The market is likely to remain volatile this week with traders rolling over positions in the futures & options (F&O) segment from November to December 2014 series. Coming to F&O market internals, in the index options segment, maximum OI continues to be seen in the 8500-8600 calls and 8300-8400 puts indicating the expected trading range. In today's session, some traders exited from 8400, 8500 and 8600 calls on the back of profit booking.  Also, some build-up was visible in 8400 and 8500 put.

The top gainers from the F&O segment were DLF, JSW Energy and MRF. On the other hand, the top losers were ZEEL, Jindal Steel & Power and Aurobindo Pharma. Meanwhile, India VIX - the gauge of underlying volatility in the market - has declined in today's session, which indicates that traders have slowdown buying options contracts. 

The India Volatility Index (VIX), a gauge for market's short term expectation of volatility decreased by 3.99% and reached 12.98. The 50-share CNX Nifty increased by 12.65 points or 0.15% to settle at 8,475.75. Nifty November 2014 futures closed at 8479.40 on Wednesday at a premium of 3.65 points over spot closing of 8475.75, while Nifty December 2014 futures ended at 8531.30 at a premium of 55.55 points over spot closing. Nifty November futures saw contraction of 3.6 million (mn) units, taking the total outstanding open interest (OI) to 9.42 mn units. The near month derivatives contract will expire on November 27, 2014.

From the most active contracts, HDFC Bank November 2014 futures traded at a discount of 0.15 points at 951.15 compared with spot closing of 951.30. The number of contracts traded were 58,425.

HDFC Bank December 2014 futures traded at a premium of 9.65 points at 960.95 compared with spot closing of 951.30. The number of contracts traded were 55,185.

Reliance Industries December 2014 futures traded at a premium of 8.35 points at 995.40 compared with spot closing of 987.05. The number of contracts traded were 39,845.

Reliance Capital November 2014 futures traded at a premium of 0.95 points at 502.65 compared with spot closing of 501.75. The number of contracts traded were 39,802.

Reliance Industries November 2014 futures traded at a premium of 1.25 points at 988.30 compared with spot closing of 987.05. The number of contracts traded were 39,727.
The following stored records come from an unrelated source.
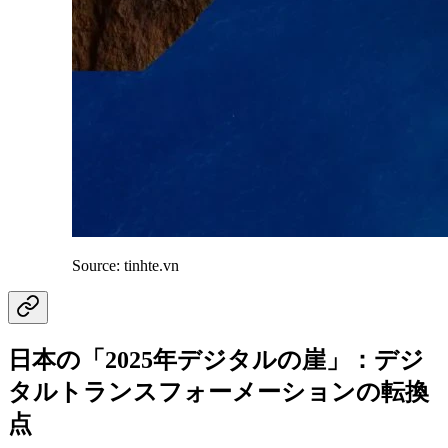
Source: tinhte.vn
日本の「2025年デジタルの崖」：デジ
タルトランスフォーメーションの転換
点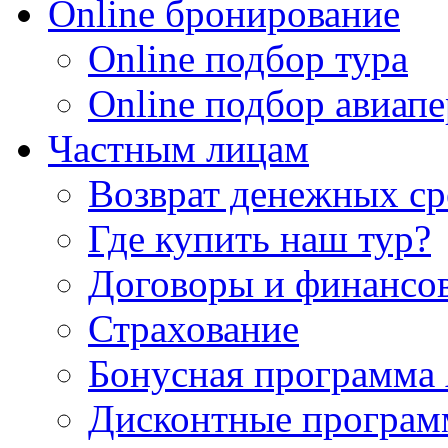
Online бронирование
Online подбор тура
Online подбор авиапе
Частным лицам
Возврат денежных ср
Где купить наш тур?
Договоры и финансо
Страхование
Бонусная программа 
Дисконтные програ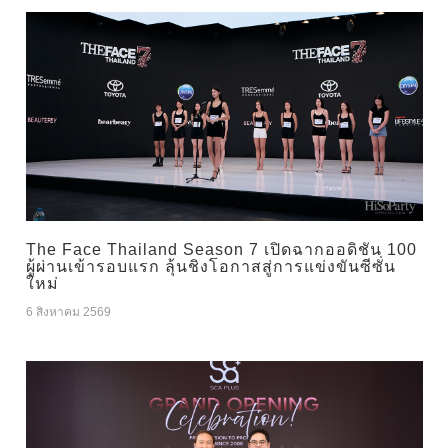
The Face Thailand Season 7 เปิดฉากออดิชัน 100
ผู้ผ่านเข้ารอบแรก ลุ้นชิงโอกาสสู่การแข่งขันซีซั่น
ใหม่
6 สิงหาคม 2569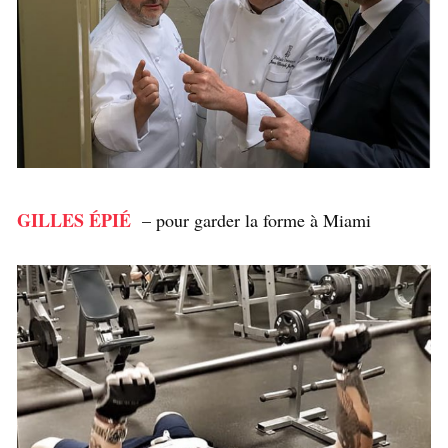
GILLES ÉPIÉ
– pour garder la forme à Miami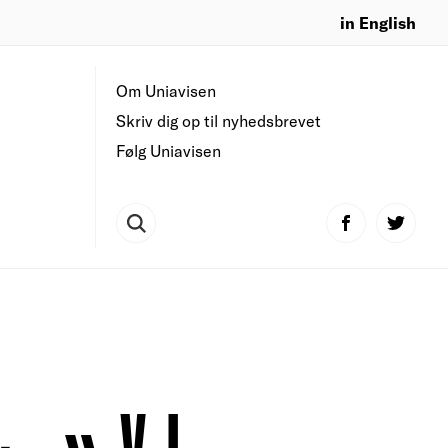
in English
Om Uniavisen
Skriv dig op til nyhedsbrevet
Følg Uniavisen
Among Nifty calls, 8500 SP from the October month expiry was the most active call with a contraction of 7.90 million open interests. Among Nifty puts, 8,400 SP from the November month expiry was the most active put with an addition of 1.03 million open interests. The maximum OI outstanding for Calls was at 8500 SP (5.56 mn) and that for Puts was at 8,400 SP (7.08 mn).  The respective Support and Resistance levels of Nifty are: Resistance 8504.48 --- Pivot Point 8471.57 --- Support --- 8442.83. The Nifty Put Call Ratio (PCR) finally stood at 1.67 for November month contract. The top five scrips with highest PCR on OI were DLF (1.95), Dr. Reddy's Laboratories (1.74), Dabur (1.78), SBI (1.39) and HDFC (1.20). 

Among most active underlying, ICICI Bank witnessed a contraction of 1.81 million of Open Interest in the November month futures contract, followed by State Bank of India witnessing a contraction of 6.97 million of Open Interest in the November  month contract; while HDFC Bank witnessed a contraction of 9.54 million of Open Interest, Reliance Industries witnessed an addition of 7.16 million of Open Interest in the November month contract and Infosys witnessed a contraction of 0.41 million of Open Interest in the November month's future contract.